1. INTRODUÇÃO
A Lei nº 8.112/90, que fixa o Estatuto dos Servidores Públicos Federais, prevê em seu art. 132 as hipóteses em que cabível a aplicação da pena de demissão, que é aplicável em razão da ocorrência de infrações funcionais que ensejam maior vulneração aos princípios da moralidade e da probidade.
O presente trabalho tem por pretensão abordar a possibilidade de interposição do recurso hierárquico pelo servidor penalizado nos termos da Lei nº 8.112/90 ao presidente da República em face da decisão do Ministro de Estado que aplica a pena de demissão àquele, e, consequentemente, analisar a admissibilidade ou não do mencionado recurso.
2. DESENVOLVIMENTO
Segundo o art. 141 da Lei nº 8.112/90, no âmbito do Poder Executivo Federal, a aplicação da pena de demissão seria, em tese, atribuição do Presidente da República. Contudo, por meio do Decreto nº 3.035/1999, especificamente seu art. 1º, I, esta atribuição foi delegada aos Ministros de Estado e ao Advogado-Geral da União, ficando vedada sua subdelegação, salvo no caso do Ministro da Educação, aos dirigentes máximos das instituições federais de ensino vinculadas ao ministério.
Logo, tem-se que, a despeito do previsto no art. 141 da Lei nº 8.112/90, no âmbito do Poder Executivo Federal, é possível a aplicação da pena de demissão pelos Ministros de Estado e pelo Advogado-Geral da União aos servidores que lhes são subordinados.
Quando do advento de referido decreto, exsurgiram críticas, asseverando-se, em síntese, que a demissão de servidores não se encontra no rol de atividades delegáveis pelo Presidente da República (art. 84, parágrafo único, CRFB/88), assim como tal delegação deveria ter ocorrido por meio de lei.
Entretanto, à luz da Constituição Federal de 1988, o Supremo Tribunal Federal consolidou o entendimento de que a delegação dada pelo Decreto nº 3.035/99 não fere nenhuma normal legal ou constitucional, uma vez que a atribuição de prover cargos públicos (art. 84, inciso XXV, primeira parte, CRFB/88) abrange também a de desprovê-los, a qual, portanto, também é suscetível de delegação a Ministro de Estado, como autoriza o parágrafo único do art. 84 da Carta Magna.

Instrução dada 1:
Na listagem, reproduza o trecho que começa na linha que contém "pose: elev=110.9 azim=235.1" e termina na linha que contém "Dot at: (252, 198)", trocando "pose" por "câmera" e mantendo todo o resto igual.
Instrução dada 2:
Retome o texto sobre a pena de demissão de servidores públicos federais a partir do ponto em que ele para.

Listagem de entrada:

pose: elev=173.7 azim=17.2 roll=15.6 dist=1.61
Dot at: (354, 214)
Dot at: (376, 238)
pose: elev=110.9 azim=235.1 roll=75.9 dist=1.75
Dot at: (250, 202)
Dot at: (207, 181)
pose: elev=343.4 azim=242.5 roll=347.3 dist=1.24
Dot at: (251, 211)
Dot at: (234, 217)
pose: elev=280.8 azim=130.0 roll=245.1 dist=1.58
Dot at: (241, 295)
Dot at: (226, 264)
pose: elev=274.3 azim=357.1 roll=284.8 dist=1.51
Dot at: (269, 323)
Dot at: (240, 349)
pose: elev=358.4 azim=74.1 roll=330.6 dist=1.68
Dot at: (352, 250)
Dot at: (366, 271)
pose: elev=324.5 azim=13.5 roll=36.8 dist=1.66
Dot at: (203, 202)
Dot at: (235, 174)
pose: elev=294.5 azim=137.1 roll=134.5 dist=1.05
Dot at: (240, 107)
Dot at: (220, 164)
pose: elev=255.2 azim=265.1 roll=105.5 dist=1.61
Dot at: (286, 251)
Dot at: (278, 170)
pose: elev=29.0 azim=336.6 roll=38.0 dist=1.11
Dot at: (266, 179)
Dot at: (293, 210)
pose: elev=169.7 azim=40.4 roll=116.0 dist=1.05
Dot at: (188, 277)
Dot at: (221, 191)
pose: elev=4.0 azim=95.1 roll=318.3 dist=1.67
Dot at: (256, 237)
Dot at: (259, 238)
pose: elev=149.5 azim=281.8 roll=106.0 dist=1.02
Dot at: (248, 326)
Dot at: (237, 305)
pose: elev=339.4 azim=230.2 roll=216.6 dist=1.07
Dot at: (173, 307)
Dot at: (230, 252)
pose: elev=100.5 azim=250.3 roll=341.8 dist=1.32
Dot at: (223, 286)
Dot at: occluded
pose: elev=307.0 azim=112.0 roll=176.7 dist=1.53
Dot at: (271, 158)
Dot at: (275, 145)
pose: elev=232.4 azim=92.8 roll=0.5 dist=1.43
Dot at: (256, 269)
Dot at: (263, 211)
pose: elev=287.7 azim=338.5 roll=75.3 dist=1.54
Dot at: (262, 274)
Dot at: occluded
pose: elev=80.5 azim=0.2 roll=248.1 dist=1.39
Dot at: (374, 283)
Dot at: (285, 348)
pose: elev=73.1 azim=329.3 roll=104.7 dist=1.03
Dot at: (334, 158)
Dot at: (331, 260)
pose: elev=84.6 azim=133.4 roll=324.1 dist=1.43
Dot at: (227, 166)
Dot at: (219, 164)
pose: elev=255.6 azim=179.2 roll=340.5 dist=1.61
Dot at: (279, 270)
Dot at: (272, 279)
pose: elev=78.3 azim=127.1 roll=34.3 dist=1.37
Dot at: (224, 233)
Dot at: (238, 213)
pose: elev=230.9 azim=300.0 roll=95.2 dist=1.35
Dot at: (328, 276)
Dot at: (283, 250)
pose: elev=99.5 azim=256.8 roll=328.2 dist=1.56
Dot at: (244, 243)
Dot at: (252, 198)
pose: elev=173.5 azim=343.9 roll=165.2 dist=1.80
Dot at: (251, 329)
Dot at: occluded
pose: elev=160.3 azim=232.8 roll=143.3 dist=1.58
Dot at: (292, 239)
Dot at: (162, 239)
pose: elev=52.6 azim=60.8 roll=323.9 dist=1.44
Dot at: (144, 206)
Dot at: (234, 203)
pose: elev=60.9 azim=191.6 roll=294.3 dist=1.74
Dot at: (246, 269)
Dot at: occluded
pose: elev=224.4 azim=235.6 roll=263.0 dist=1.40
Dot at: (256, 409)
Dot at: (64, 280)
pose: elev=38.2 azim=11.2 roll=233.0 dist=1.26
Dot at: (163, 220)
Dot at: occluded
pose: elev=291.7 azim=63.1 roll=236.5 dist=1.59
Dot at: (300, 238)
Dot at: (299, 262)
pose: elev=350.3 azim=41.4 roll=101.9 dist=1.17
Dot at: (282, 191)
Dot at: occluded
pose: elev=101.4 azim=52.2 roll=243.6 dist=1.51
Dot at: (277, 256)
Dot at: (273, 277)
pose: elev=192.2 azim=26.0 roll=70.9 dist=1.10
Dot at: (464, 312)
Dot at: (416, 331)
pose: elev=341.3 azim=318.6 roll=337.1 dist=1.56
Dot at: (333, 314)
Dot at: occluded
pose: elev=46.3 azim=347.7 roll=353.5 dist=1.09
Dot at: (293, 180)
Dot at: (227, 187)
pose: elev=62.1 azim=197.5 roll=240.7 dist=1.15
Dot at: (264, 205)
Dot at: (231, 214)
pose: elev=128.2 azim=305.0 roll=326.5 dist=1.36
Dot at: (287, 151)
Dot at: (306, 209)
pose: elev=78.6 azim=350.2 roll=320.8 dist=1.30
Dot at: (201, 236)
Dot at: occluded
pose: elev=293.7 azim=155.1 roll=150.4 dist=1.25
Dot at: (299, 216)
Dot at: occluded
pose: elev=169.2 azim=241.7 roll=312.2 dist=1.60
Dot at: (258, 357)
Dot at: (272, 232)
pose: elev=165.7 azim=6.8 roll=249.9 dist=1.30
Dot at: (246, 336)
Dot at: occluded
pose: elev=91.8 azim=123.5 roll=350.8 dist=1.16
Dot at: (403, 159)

Resposta escrita 1:
câmera: elev=110.9 azim=235.1 roll=75.9 dist=1.75
Dot at: (250, 202)
Dot at: (207, 181)
câmera: elev=343.4 azim=242.5 roll=347.3 dist=1.24
Dot at: (251, 211)
Dot at: (234, 217)
câmera: elev=280.8 azim=130.0 roll=245.1 dist=1.58
Dot at: (241, 295)
Dot at: (226, 264)
câmera: elev=274.3 azim=357.1 roll=284.8 dist=1.51
Dot at: (269, 323)
Dot at: (240, 349)
câmera: elev=358.4 azim=74.1 roll=330.6 dist=1.68
Dot at: (352, 250)
Dot at: (366, 271)
câmera: elev=324.5 azim=13.5 roll=36.8 dist=1.66
Dot at: (203, 202)
Dot at: (235, 174)
câmera: elev=294.5 azim=137.1 roll=134.5 dist=1.05
Dot at: (240, 107)
Dot at: (220, 164)
câmera: elev=255.2 azim=265.1 roll=105.5 dist=1.61
Dot at: (286, 251)
Dot at: (278, 170)
câmera: elev=29.0 azim=336.6 roll=38.0 dist=1.11
Dot at: (266, 179)
Dot at: (293, 210)
câmera: elev=169.7 azim=40.4 roll=116.0 dist=1.05
Dot at: (188, 277)
Dot at: (221, 191)
câmera: elev=4.0 azim=95.1 roll=318.3 dist=1.67
Dot at: (256, 237)
Dot at: (259, 238)
câmera: elev=149.5 azim=281.8 roll=106.0 dist=1.02
Dot at: (248, 326)
Dot at: (237, 305)
câmera: elev=339.4 azim=230.2 roll=216.6 dist=1.07
Dot at: (173, 307)
Dot at: (230, 252)
câmera: elev=100.5 azim=250.3 roll=341.8 dist=1.32
Dot at: (223, 286)
Dot at: occluded
câmera: elev=307.0 azim=112.0 roll=176.7 dist=1.53
Dot at: (271, 158)
Dot at: (275, 145)
câmera: elev=232.4 azim=92.8 roll=0.5 dist=1.43
Dot at: (256, 269)
Dot at: (263, 211)
câmera: elev=287.7 azim=338.5 roll=75.3 dist=1.54
Dot at: (262, 274)
Dot at: occluded
câmera: elev=80.5 azim=0.2 roll=248.1 dist=1.39
Dot at: (374, 283)
Dot at: (285, 348)
câmera: elev=73.1 azim=329.3 roll=104.7 dist=1.03
Dot at: (334, 158)
Dot at: (331, 260)
câmera: elev=84.6 azim=133.4 roll=324.1 dist=1.43
Dot at: (227, 166)
Dot at: (219, 164)
câmera: elev=255.6 azim=179.2 roll=340.5 dist=1.61
Dot at: (279, 270)
Dot at: (272, 279)
câmera: elev=78.3 azim=127.1 roll=34.3 dist=1.37
Dot at: (224, 233)
Dot at: (238, 213)
câmera: elev=230.9 azim=300.0 roll=95.2 dist=1.35
Dot at: (328, 276)
Dot at: (283, 250)
câmera: elev=99.5 azim=256.8 roll=328.2 dist=1.56
Dot at: (244, 243)
Dot at: (252, 198)

Resposta escrita 2:
Nas palavras do Ministro Luiz Fux, “a atribuição do Presidente da República de provimento de cargos públicos pode, por força da redação expressa do texto constitucional, ser delegada. A contrario sensu, nos termos do que já decidido por esta Corte Suprema, o ato de demissão, que acarreta o esvaziamento do cargo público, movimento contrário ao de preenchimento, também pode ser delegado. O permissivo da delegação a Ministro de Estado quanto ao provimento de cargo vago abrange, ainda que tacitamente, a delegação do ato de demissão” (RMS 24194, Rel. Min Luiz Fux, Primeira Turma, julgado em 13/09/2011, DJe-193, divulgado em 06.10.2011).
A delegação neste caso, além de estar em consonância com o ordenamento pátrio, como já asseverou a Corte Suprema, é também desejável, uma vez que assegura maior rapidez e objetividade às decisões, situando-as na proximidade dos fatos, além de impedir a inviabilização do trabalho da Presidência da República, não sendo razoável a concentração em uma autoridade dos processos administrativos disciplinares que culminem em pena de demissão de todos os servidores públicos do Poder Executivo Federal.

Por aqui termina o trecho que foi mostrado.